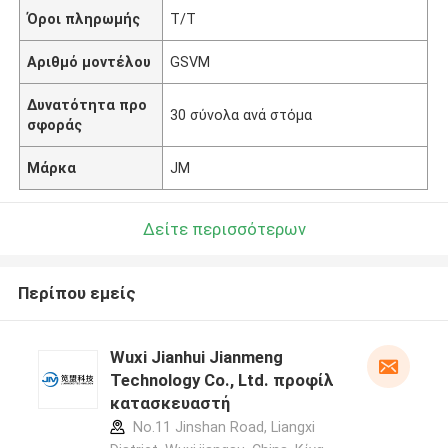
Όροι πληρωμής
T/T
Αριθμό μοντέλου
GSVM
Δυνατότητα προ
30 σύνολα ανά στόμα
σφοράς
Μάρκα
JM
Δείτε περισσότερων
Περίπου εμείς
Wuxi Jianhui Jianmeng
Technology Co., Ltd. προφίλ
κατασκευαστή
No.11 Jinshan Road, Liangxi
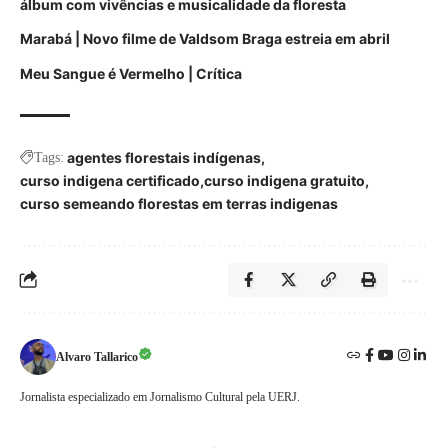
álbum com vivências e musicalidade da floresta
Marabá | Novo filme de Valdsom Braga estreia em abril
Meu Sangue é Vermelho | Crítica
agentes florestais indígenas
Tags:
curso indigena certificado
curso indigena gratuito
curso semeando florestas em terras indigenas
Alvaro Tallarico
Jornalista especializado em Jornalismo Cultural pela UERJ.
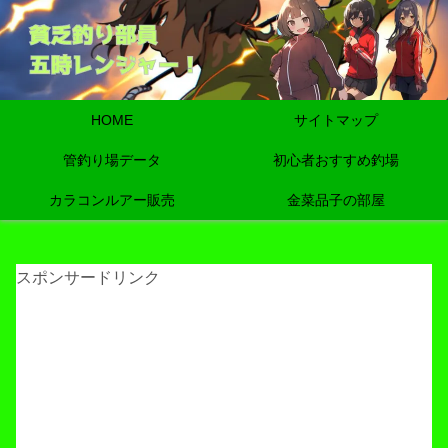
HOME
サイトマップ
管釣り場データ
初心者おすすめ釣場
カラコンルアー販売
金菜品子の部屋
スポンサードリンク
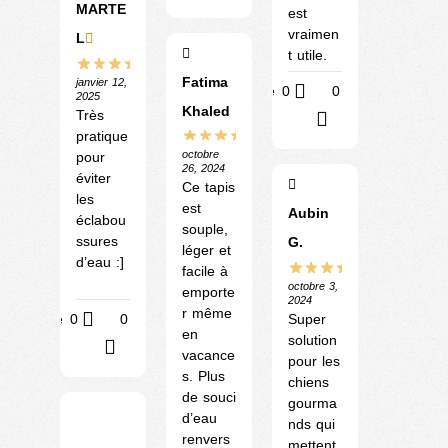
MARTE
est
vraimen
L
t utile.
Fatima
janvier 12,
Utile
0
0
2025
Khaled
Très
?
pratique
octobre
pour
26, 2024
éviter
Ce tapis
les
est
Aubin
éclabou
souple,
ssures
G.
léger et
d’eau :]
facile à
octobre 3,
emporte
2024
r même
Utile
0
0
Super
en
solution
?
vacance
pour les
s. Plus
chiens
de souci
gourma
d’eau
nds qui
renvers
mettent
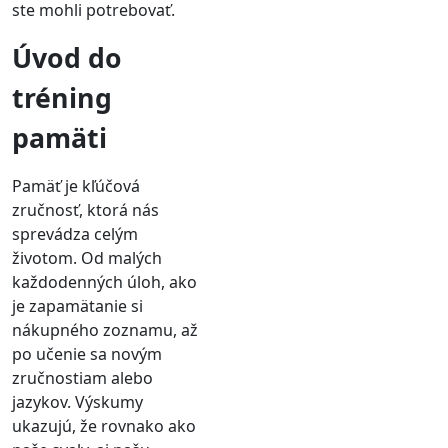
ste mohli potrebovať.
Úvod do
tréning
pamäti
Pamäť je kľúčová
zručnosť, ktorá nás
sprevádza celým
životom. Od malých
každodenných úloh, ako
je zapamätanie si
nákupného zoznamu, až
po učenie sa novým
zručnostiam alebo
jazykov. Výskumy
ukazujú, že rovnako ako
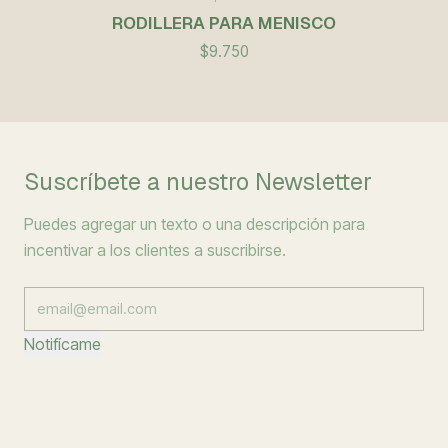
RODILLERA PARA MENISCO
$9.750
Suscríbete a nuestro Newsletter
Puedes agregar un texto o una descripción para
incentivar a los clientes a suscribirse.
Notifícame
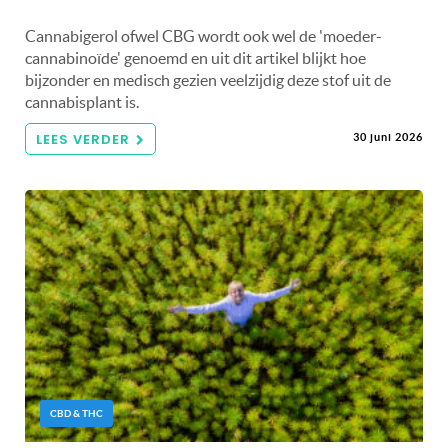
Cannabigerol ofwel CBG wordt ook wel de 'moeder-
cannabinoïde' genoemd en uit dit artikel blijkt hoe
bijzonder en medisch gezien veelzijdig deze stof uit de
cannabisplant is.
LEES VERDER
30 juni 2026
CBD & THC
• • •
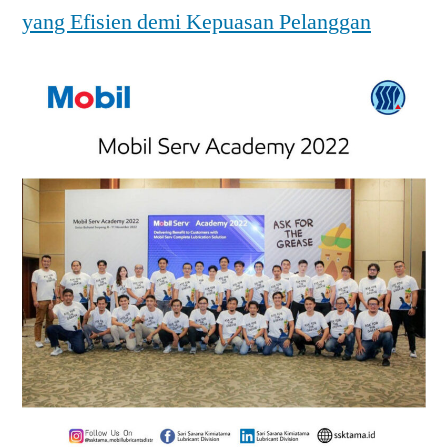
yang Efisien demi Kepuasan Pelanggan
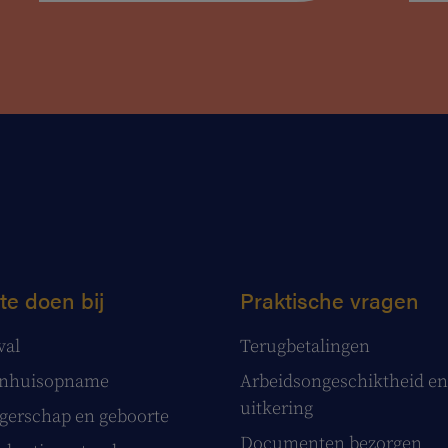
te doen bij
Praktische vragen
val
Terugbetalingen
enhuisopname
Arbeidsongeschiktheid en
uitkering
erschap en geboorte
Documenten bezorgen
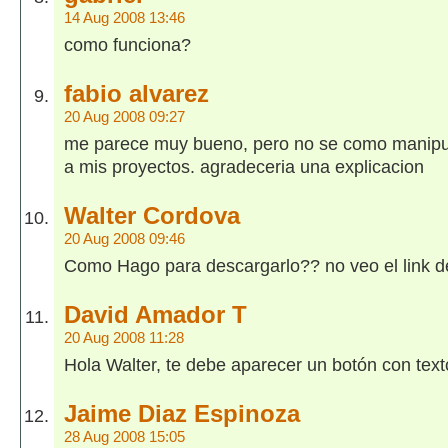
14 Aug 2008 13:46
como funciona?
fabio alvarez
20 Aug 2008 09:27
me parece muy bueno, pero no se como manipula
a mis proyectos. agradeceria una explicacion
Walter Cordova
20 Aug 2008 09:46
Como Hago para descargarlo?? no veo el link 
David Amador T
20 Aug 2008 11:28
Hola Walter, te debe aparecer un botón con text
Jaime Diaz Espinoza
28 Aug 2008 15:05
• • •
• [Try it] In the listing above, find the line with "David Amador T" and the line with "28 Aug 2008 15:05", then print exactly those two lines and every line between them, and nothing more.

• [Written response]
David Amador T
20 Aug 2008 11:28
Hola Walter, te debe aparecer un botón con text
Jaime Diaz Espinoza
28 Aug 2008 15:05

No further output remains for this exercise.